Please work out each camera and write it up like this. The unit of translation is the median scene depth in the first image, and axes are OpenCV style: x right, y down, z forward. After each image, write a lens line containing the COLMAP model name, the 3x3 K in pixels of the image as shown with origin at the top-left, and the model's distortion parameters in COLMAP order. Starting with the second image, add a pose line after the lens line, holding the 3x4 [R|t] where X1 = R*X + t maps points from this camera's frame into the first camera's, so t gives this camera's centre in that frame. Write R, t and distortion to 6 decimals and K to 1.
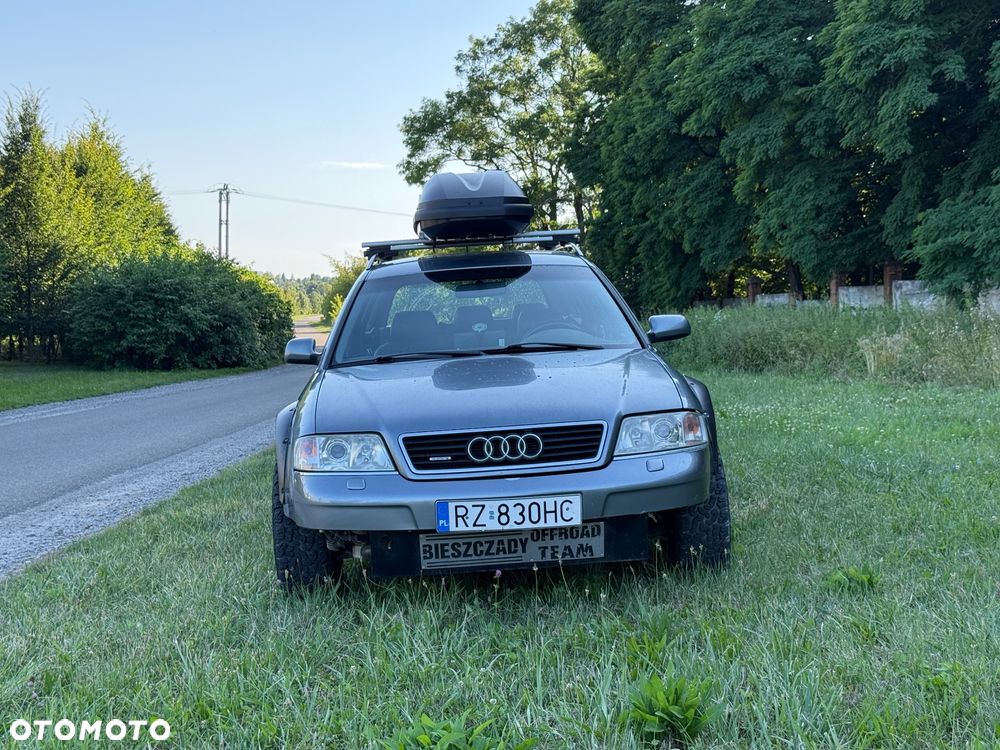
lens RADIAL K [[1391.1, 0, 506.1], [0, 1391.1, 379.3], [0, 0, 1]] dist [0.217115, -0.509646]
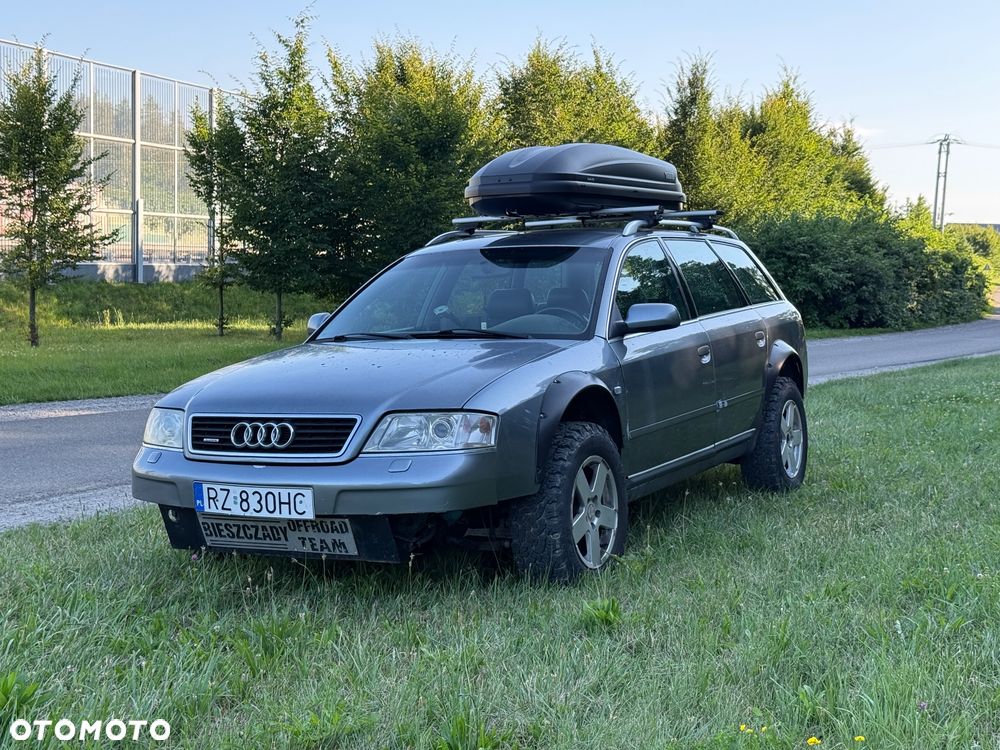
lens RADIAL K [[1391.1, 0, 506.1], [0, 1391.1, 379.3], [0, 0, 1]] dist [0.217115, -0.509646]
pose [[0.864169, 0.064206, -0.499089, 0.457188], [-0.047732, 0.997813, 0.045719, -0.031639], [0.500933, -0.015686, 0.865344, 0.153290]]
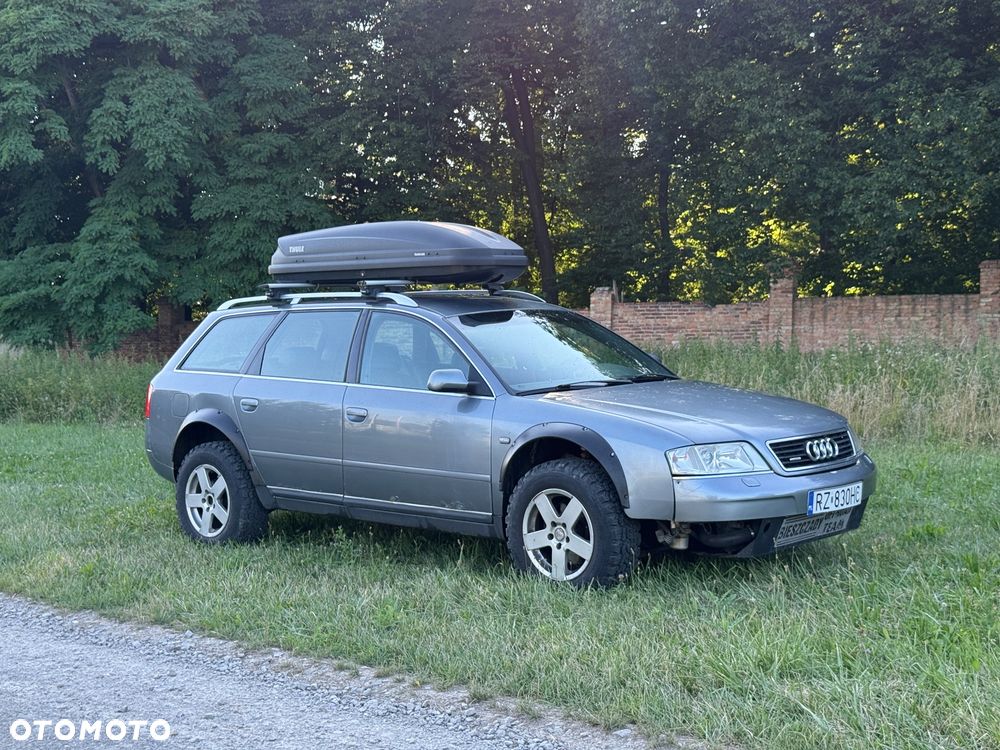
lens RADIAL K [[1391.1, 0, 506.1], [0, 1391.1, 379.3], [0, 0, 1]] dist [0.217115, -0.509646]
pose [[0.704461, 0.004427, 0.709729, -0.812442], [0.023379, 0.999293, -0.029439, 0.010787], [-0.709357, 0.037332, 0.703860, 0.192504]]
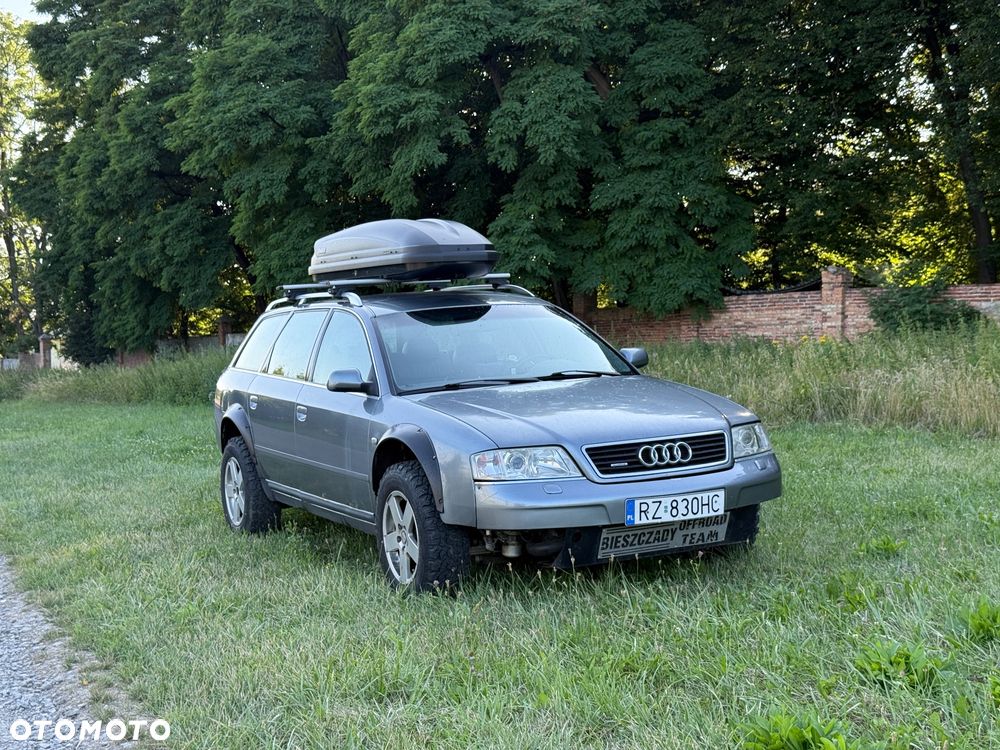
lens RADIAL K [[1391.1, 0, 506.1], [0, 1391.1, 379.3], [0, 0, 1]] dist [0.217115, -0.509646]
pose [[0.912375, -0.009128, 0.409254, -0.441146], [0.020693, 0.999502, -0.023841, 0.007042], [-0.408833, 0.030221, 0.912109, -0.041869]]
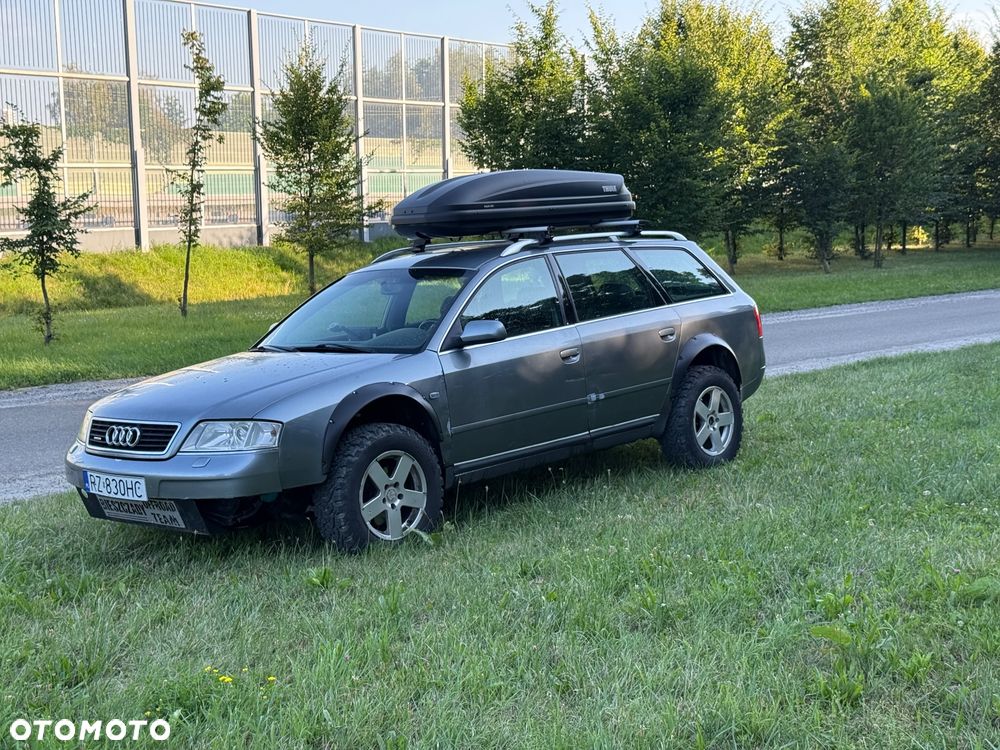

● ● ● ●

# Exercise description
Extract every line in the rows above that contains the word "pose".

# Worked solution
Please work out each camera and write it up like this. The unit of translation is the median scene depth in the first image, and axes are OpenCV style: x right, y down, z forward. After each image, write a lens line containing the COLMAP model name, the 3x3 K in pixels of the image as shown with origin at the top-left, and the model's distortion parameters in COLMAP order. Starting with the second image, add a pose line after the lens line, holding the 3x4 [R|t] where X1 = R*X + t maps points from this camera's frame into the first camera's, so t gives this camera's centre in that frame. Write R, t and distortion to 6 decimals and K to 1.
pose [[0.864169, 0.064206, -0.499089, 0.457188], [-0.047732, 0.997813, 0.045719, -0.031639], [0.500933, -0.015686, 0.865344, 0.153290]]
pose [[0.704461, 0.004427, 0.709729, -0.812442], [0.023379, 0.999293, -0.029439, 0.010787], [-0.709357, 0.037332, 0.703860, 0.192504]]
pose [[0.912375, -0.009128, 0.409254, -0.441146], [0.020693, 0.999502, -0.023841, 0.007042], [-0.408833, 0.030221, 0.912109, -0.041869]]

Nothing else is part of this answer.